Abdülhak Hamid’in bir özelliği de genellikle kurallara bağlı olmayan bir yaşam sürmesidir. Bu durum yapıtlarına da yansımış, ölçü, uyak, dil ve anlatım kaygısından genellikle uzak kalmıştır. Abdülhak Hamid’in belirli bir dil anlayışı yoktur. Yapıtlarında Osmanlıca, Türkçe, Arapça ve Farsça sözcüklerle oluşan karışık ve keyfi bir yapı egemendir. Buna benzer kuralsızlık ve düzensizlik yapıtlarının biçiminde de gözlenir. Tek bir yapıtta düzyazıyı ve koşuğu birlikte kullandığı, daha doğrusu birkaç türü birden denediği görülebilir. Şiirinde de aynı durum söz konusudur. Aruzun hem en her ölçüsünü, heceyi, serbest şiiri, ölçüsüz am a uyaklı şiiri bir arada denemiştir.
Abdülhak Hamid’in kitap biçiminde yayımladığı ilk şiiri Sahra'dır (1879). Divaneliklerim yahut Belde (1885) adlı yapıtından sonra yazıldığı halde ondan önce yayımlanmıştır. Sahra’da kır yaşamını ve bu yaşamın dinlendirici güzelliklerini anlatır. Belde ise Abdülhak Hamid’in Paris’te elçilik kâtibi iken yaşadığı serüvenli yaşamı sergiler. Bu yapıtındaki şiirlerin bir bölümü batı şiir biçimleriyle söylenmiştir.

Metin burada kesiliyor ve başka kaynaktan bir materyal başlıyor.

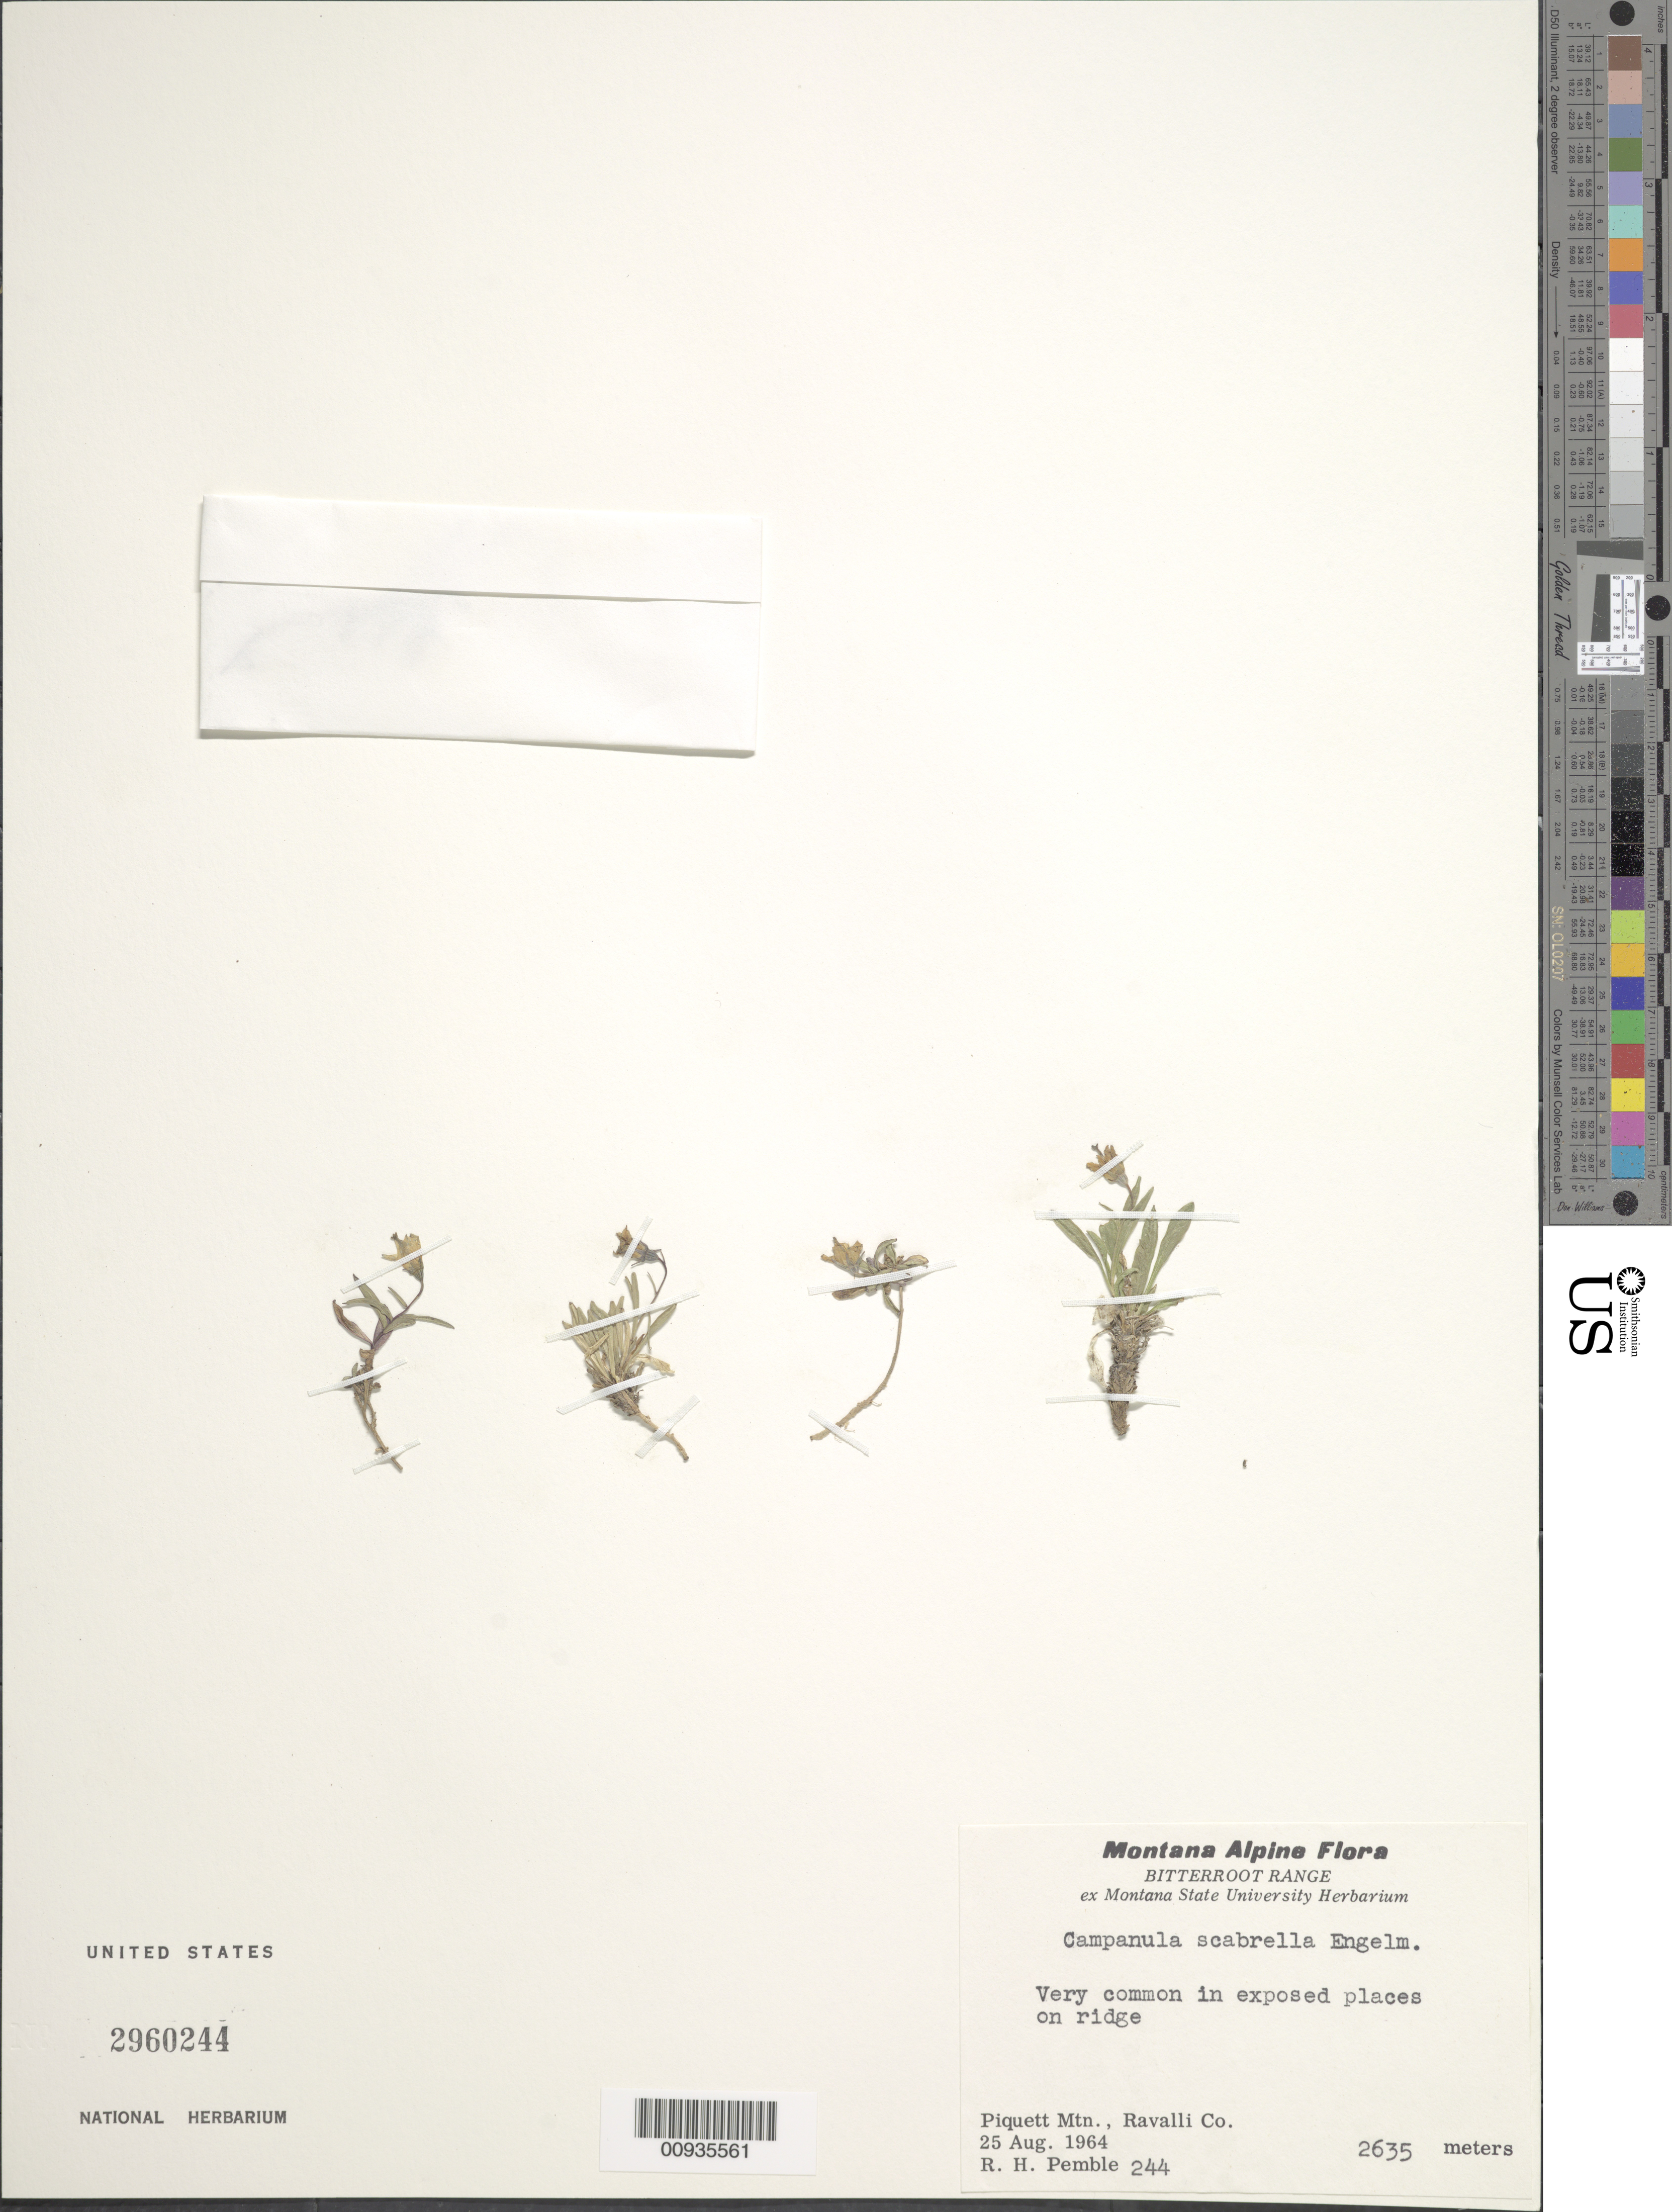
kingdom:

Bu yapıttaki şiirlerin bir özelliği de Fransızca kelimelerle yapılan uyaklardır. Abdülhak Hamid’in en ünlü şiiri kuşkusuz Makber’dir (1885). Makber'in içeriği kadar biçimi de önem taşır. İkinci beyti tek başına ayrı uyaklı, yedinci dizesi serbest olan sekiz dizeli 295 kıtadan oluşan bu şiirin etkileyici bir müzikselliği vardır. Karısı Fatma Hanım’ın ölümü üzerine yazdığı bu şiire Abdülhak Hamid, karısının ölümünün kaçınılmaz olduğunun anlaşılması üzerine Hindistan’da başlamıştı.
Tanzimat edebiyatının en büyük şairlerinden biri olarak kabul edilen Abdülhak Hamid’in oyunları şiirlerinden daha fazla yer tutar. İlk yapıtı, oynanması için yazmadığını, başlığının altına koyduğu “tiyatro şeklinde hikâye” açıklamasıyla belirttiği Macerâ-yı Aşk’tır. Bunu, babasının dayısı Ahmed Vefik Paşa’nın teşvikiyle yazdığı Sabrü Sebat oyunu izler. Abdülhak Hamid oyunlarında tarihin derinliklerinden geleceğe köprü kurar. Tiyatro yapıtlarını sahnelenmelerini düşünmeden, yani zaman, yer, dekor ve öbür sahne öğelerini göz önüne almadan yazmıştır. Oyunlarında yaşayan insanlar kadar ruhlar ve ölüler de yer almış, dünya tarihinden birçok önemli kişi düşünceleri, felsefeleri ve kişisel özellikleriyle canlandırılmıştır. Oyunların konularını ise Asur, Afgan, İran, Hint, Yunan, Arap, İspanyol tarihlerinden almıştır. Oyunlarının bir bölümünü koşuk, bir bölümünü de düzyazı biçiminde kaleme almıştır. Koşuk biçiminde yazdığı oyunlarının bazısında aruz, bazısındaysa hece ölçüsü kullanmıştır. Ayrıca hem koşuk, hem de düzyazıyı birlikte kullandığı oyunları da vardır.